INSTRUCTIONS TO FOLLOW:
Could you copy every line from the material below in which "utilisateur" appears?

- - - - - - -

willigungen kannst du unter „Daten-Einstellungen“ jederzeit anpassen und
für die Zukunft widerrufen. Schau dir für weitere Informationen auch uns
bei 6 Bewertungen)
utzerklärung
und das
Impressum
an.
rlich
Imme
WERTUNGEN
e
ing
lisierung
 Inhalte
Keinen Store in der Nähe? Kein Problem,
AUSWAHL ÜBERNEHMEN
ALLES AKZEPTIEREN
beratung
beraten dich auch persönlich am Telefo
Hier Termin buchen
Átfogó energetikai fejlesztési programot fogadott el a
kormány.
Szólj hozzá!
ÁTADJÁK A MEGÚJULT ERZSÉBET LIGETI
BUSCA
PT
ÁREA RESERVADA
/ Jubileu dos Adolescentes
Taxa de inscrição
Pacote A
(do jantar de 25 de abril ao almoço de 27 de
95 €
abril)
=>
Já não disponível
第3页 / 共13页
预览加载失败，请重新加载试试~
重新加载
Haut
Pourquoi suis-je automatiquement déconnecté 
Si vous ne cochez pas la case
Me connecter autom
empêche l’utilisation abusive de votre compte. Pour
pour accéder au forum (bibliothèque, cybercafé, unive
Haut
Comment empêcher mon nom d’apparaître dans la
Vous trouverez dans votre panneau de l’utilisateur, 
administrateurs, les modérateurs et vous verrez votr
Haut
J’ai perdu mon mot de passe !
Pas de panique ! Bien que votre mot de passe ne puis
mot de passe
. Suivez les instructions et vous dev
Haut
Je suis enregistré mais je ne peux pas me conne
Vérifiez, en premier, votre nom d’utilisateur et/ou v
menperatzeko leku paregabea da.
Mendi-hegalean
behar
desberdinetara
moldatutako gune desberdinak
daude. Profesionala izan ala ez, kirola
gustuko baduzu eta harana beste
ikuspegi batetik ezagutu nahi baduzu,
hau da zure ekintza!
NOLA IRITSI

- - - - - - -

RESULT OF THE EXERCISE:
Vous trouverez dans votre panneau de l’utilisateur, 
Vérifiez, en premier, votre nom d’utilisateur et/ou v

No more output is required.